HT25 at HoMA: For Citra Sasmita art is a trigger to gain knowledge

This is the last in a series of five profiles of Hawai‘i Triennial 2025: Aloha Nō artists at the Honolulu Museum of Art. This is the last week to experience these powerful installations. The Triennial closes Sunday, May 4.  

 

Just as in the Hawaiian creation story the first human is the younger brother of the life-sustaining kalo, Balinese “believe in the relation of humans and nature,” says artist Citra Sasmita, whose installation Timur Merah Project XIV: Tribe of Fire 1–3 is on view in Hawai‘i Triennial 2025 at HoMA through May 4. “We are related to the mountains and the sea.”  

Born and raised in Bali, she adds that the island has an oral tradition, which is being lost. “We are facing a crisis,” she says, while having a coffee in HoMA’s Palm Courtyard. “This kind of knowledge is not being well distributed. Even my generation doesn’t know about this anymore.”  

Wanting to change that, Sasmita sought out the mentorship of a traditional artist and priestess who is passing this valuable knowledge on to her. 

In her paintings in Gallery 28, trees sprout from torsos in place of heads, and hands are leafy branches, illustrating this close bond. The images are applied in acrylic paint, without the aid of previous sketches, directly onto cowhide that still bear the shape of the animal. Three hides are suspended from the ceiling, encircling a mound of charcoal. 

A one-time illustrator for the Bali Post, Sasmita is a self-taught artist who drinks up information like she has been crawling through a desert. When starting out, she forged connections with artists such as the late acclaimed Bali-based artists Made Wianta (“he told me, if you want to be a successful artist you should have a concept”) and Ashley Bickerton (“coming to Hawai‘i I feel like I’m following his path”). A chance encounter led to an influential relationship with the anthropologist Urmila Mohan, who focuses on textiles in Hinduism in India and Indonesia. Through all she has learned, Sasmita has come to reimagine Balinese mythology through a feminist lens. 

Sasmita normally uses traditional canvas, handmade by artisans in Bali with rice-flour glue. For her HT25 work, she went with the hide to reference the importance of cattle in the island’s culture. “The cow is used for an important ritual,” explains Sasmita, referring to animal sacrifices. “We cannot see it as violence, but rather as egalitarian distribution of food for the people.” For her, the use of cowhide is part her cultural memory.

“Timur Merah” loosely means “the east is red,” conjuring blood and fire, which can be purifying elements in these rituals.

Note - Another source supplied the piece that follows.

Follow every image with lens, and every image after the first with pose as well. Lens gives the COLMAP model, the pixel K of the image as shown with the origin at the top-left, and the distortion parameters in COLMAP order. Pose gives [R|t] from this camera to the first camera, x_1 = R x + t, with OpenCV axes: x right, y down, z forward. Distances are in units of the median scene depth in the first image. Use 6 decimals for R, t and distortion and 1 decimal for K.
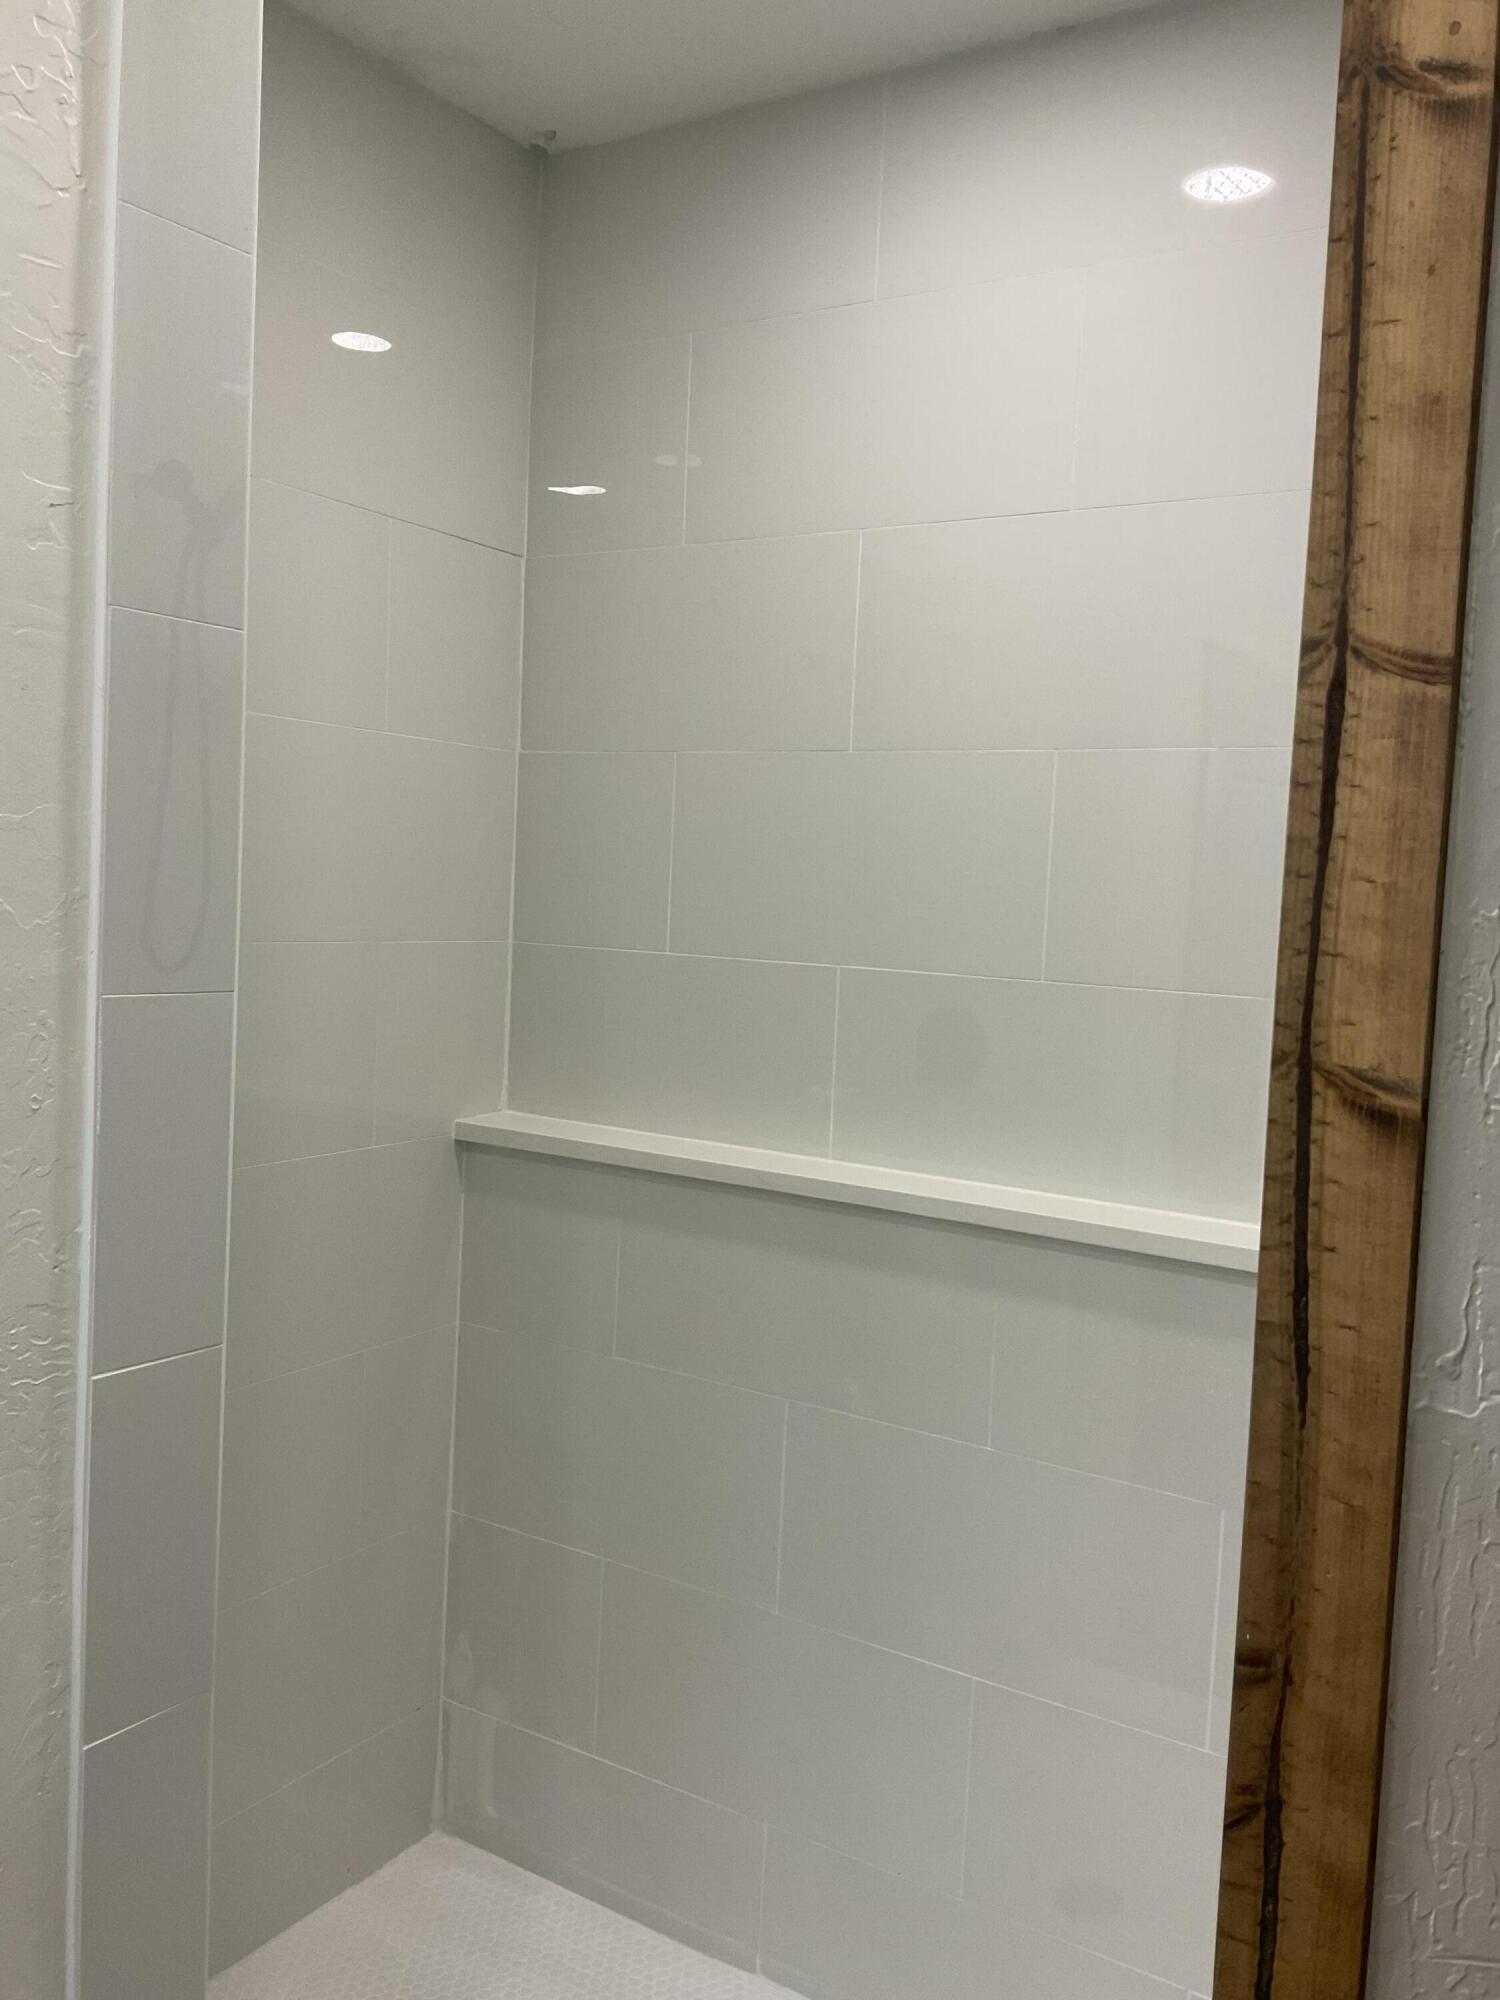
lens RADIAL K [[1615.2, 0, 756.9], [0, 1615.2, 1007.1], [0, 0, 1]] dist [0.027724, -0.059473]
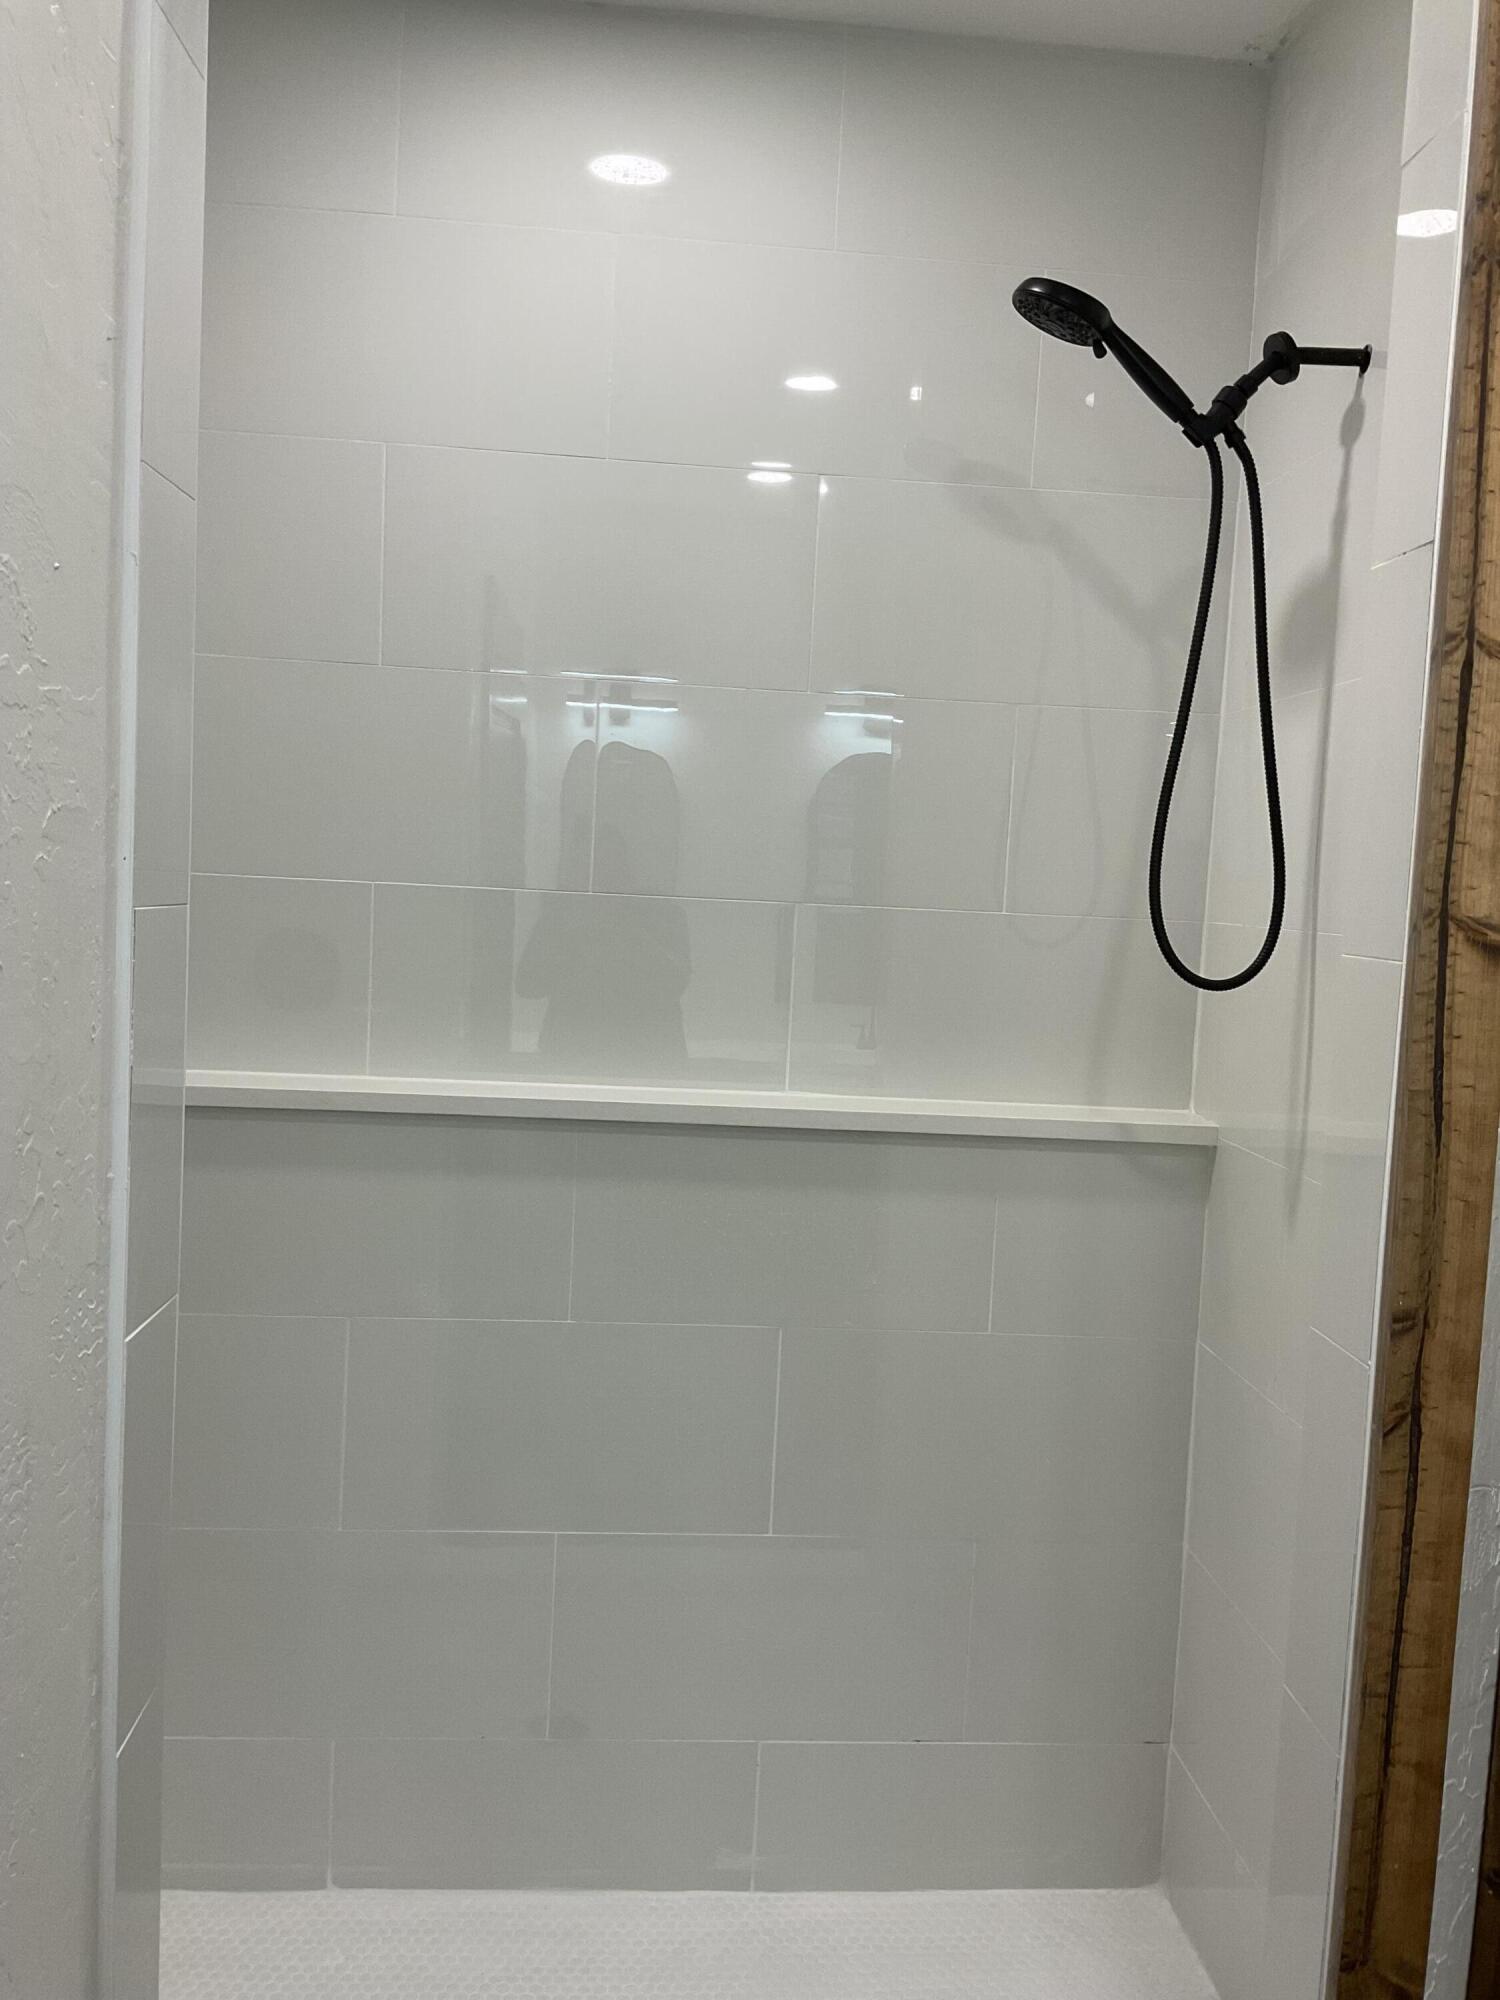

The work in HT25 is part of an ongoing series that started in 2019. In it, she turns traditional Kamasan scroll paintings on their head. Historically an art practiced by men depicting men doing heroic things according to Indonesian mythologies, Kamasan in Sasmita’s hands focus on women. 

While art is taking her around the world—she just had a solo exhibition at the Barbican in London and she has an installation in the Sharjah Biennial through June 15—Sasmita finds there is nowhere like home. “I cannot leave Bali,” she says. “It’s like a recharging energy for me. There are so many things as an artist I can explore, it’s like a fountain that never ends. As a young artist there is still a lot of history I have to discover. I need to find a clue…I only make art as a trigger to gain more knowledge.”